> **Exercise material**
···

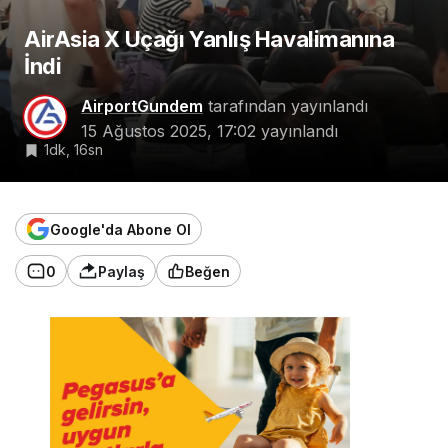
AirAsia X Uçağı Yanlış Havalimanına
İndi
AirportGundem
tarafından yayınlandı
15 Ağustos 2025, 17:02
yayınlandı
1dk, 16sn
Google'da Abone Ol
0
Paylaş
Beğen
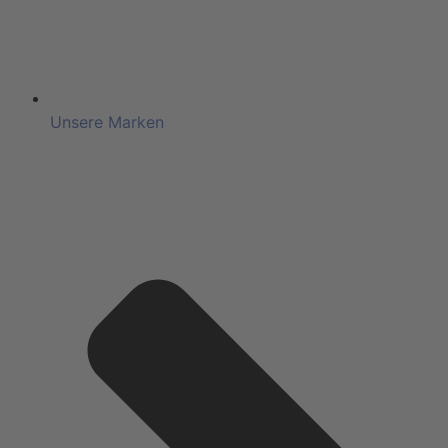
Unsere Marken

···

Make an exact copy of the records shown above, without the pictures.

> **Exercise result**
AirAsia X Uçağı Yanlış Havalimanına
İndi
AirportGundem
tarafından yayınlandı
15 Ağustos 2025, 17:02
yayınlandı
1dk, 16sn
Google'da Abone Ol
0
Paylaş
Beğen
Unsere Marken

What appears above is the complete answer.